Als je er niet gerust op bent en blijft en je liever wel een prik hebt, zou ik echt niet schromen om terug te gaan en er “op staan” dat je er wel een krijgt. Desnoods met de tekst ‘ik ga niet eerder weg voordat het geregeld is’ (neem in zo’n geval wel een boekje of je e-reader mee ).
Wat je ook doet en waar je je het meest gerust bij voelt: bijkom-ze van de schrik en hopelijk was deze vleermuis geen drager ervan.
Punt is dat het een behóórlijk heftige inenting is (4 prikken, waarschijnlijk goed ziek van…) en zowel de huisarts als de EHBO-arts zeggen: “niet gebeten, geen schrammetje te zien, dus risico op besmetting = z.g.a. nul.” Daar moet ik me dan maar bij neerleggen. Maar ik blijf het nog wel een beetje eng vinden, ja…
4? Jeetje, ik dacht 2. Mss is preventief en “actief” enten een verschil
Ja dat kan ik me goed voorstellen! Hopelijk voelt het snel al wat zekerder dat het goed zit zo en gewoon af en toe tussendoor goed blijven ontsmetten
Oh…icoontjes komen niet door. Na ‘ontsmetten’ kwam icoontje van een wijnglas 😉
Het gezegde mag dan zijn “Kennis is macht”, maar soms zit kennis je in de weg, vooral als de kennis niet grondig is. Voeg daar nog een hoeveelheid fantasie aan toe en je bevindt je meteen in een rampenscenario. Wat je beschrijft lijkt me daar een goed voorbeeld van.
Om een of andere duistere reden moest ik tijdens mijn militaire diensttijd (1964 – 1966) ook gevaccineerd worden tegen hondsdolheid, of is het voor hondsdolheid?

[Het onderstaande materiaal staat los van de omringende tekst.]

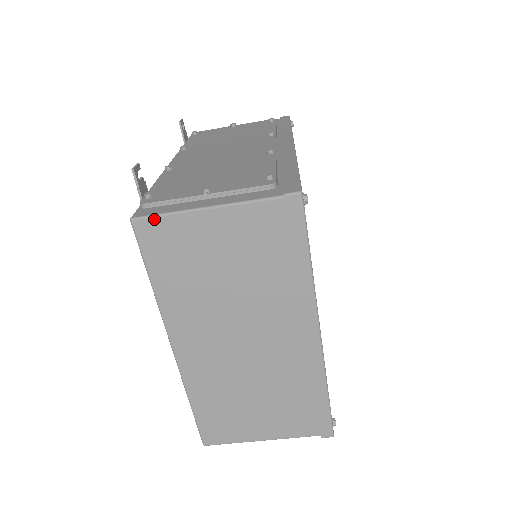
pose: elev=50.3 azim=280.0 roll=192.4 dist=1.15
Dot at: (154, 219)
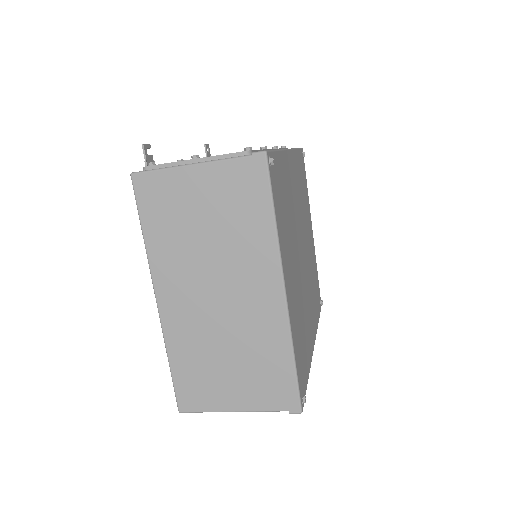
Dot at: (149, 173)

Toen ik een jaar of zes later door een (kwaaie) hond gebeten werd, kreeg ik naast de tetanusprik, opnieuw een anti-rabiësprik, want of de twee prikken van mijn diensttijd nog werkzaam waren, werd door de arts betwijfeld, terwijl ik twijfels had of de hond echt hondsdolheid had. Volgens mij beschermde ze gewoon haar jongen. Maar ja, weet zo’n, in de stad geboren en opgegroeide arts, veel over dierengedrag. Heb beide prikken maar lijdzaam ondergaan, want de wond werd wel uitstekend verzorgd.